Today I’m going to tell men a little secret about women.
Are you listening, men? Come a little closer…a little closer. Shhhhhh, we’ve got to keep our voices down so the feminists don’t hear….
You know that stuff you’ve been reading in the girly magazines that tell you that women like to be romanced with candlelit dinners before you gently (gently!) make love to them by first giving them hours of oral pleasure and then softly (oh so softly!) penetrating them while staring lovingly into their eyes…always making absolutely sure that they reach orgasm first?
Well, it’s all bunk.
Do you want to know what we really talked about when discussing the best sex we ever had? We talked about you in a bunny suit, me dressed in a bear costume, and the raw, animalistic dry-humping that follows. No one even mentioned that time you filled the bathtub full of rose petals and blah, blah, blah. It was that time when you humped me from the back and called me Mama Bear and I pulled your furry pink ears that got us hot.
Hey nice guys! Want to know why all the assholes get the chicks? It’s because women are hoping that their casual indifference will carry over into the bedroom, and they won’t be self-conscious when we pull out our mouse costume and ask them to call us Minnie. Despite what Oprah tells you, no women wants to feel like her man is inferior to her. What better way to prove your superiority than to dress up like a big scary wolf and refer to her as your dirty, furry little prey?
The perfect man, of course, would be loving and respectful outside of the bedroom and only become the beast when the doors are closed, but not many men like that exist. For the time being, we’re being forced to choose between a 100% equal relationship and our clits. It’s a tough choice.
See, this is something the feminists won’t tell you because they’re busy conditioning the world into believing that women secretly vie for the power of “real” men. You know, men who look like men, not men who are dressed up in full-body animal costumes. They insist that women loathe the kitchen and feel trapped by motherhood. In reality, they say that women want to run congress after they get their manicures.
Well, the feminist movement came and went and what did the majority of the women choose to do? That’s right: cook food and make babies. And dress up in furry bunny costumes in the bedroom. Fuck, most can’t even be bothered to do a little political reading before they vote. It just doesn’t satisfy them the way that full animal costumes do.
If feminists can’t predict what women want outside of the bedroom, then why do you put any stake into what they say about the inside of the bedroom?

- DATA SUPPLIED:
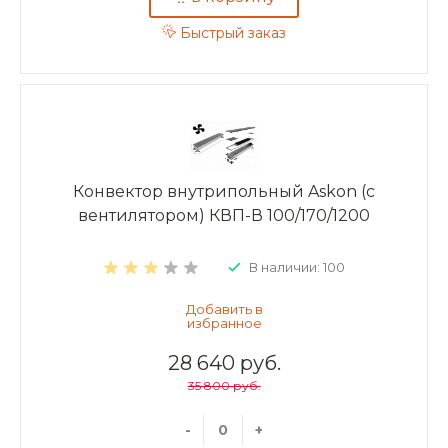
Быстрый заказ
Конвектор внутрипольный Askon (с
вентилятором) КВП-В 100/170/1200
В наличии: 100
28 640 руб.
35 800 руб.
-
+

- WORK ITEM: Please reproduce, word for word, the stretch of the post on what women want in bed that opens with "See, this is" and closes with "of the bedroom?".

- TASK RESULT:
See, this is something the feminists won’t tell you because they’re busy conditioning the world into believing that women secretly vie for the power of “real” men. You know, men who look like men, not men who are dressed up in full-body animal costumes. They insist that women loathe the kitchen and feel trapped by motherhood. In reality, they say that women want to run congress after they get their manicures.
Well, the feminist movement came and went and what did the majority of the women choose to do? That’s right: cook food and make babies. And dress up in furry bunny costumes in the bedroom. Fuck, most can’t even be bothered to do a little political reading before they vote. It just doesn’t satisfy them the way that full animal costumes do.
If feminists can’t predict what women want outside of the bedroom, then why do you put any stake into what they say about the inside of the bedroom?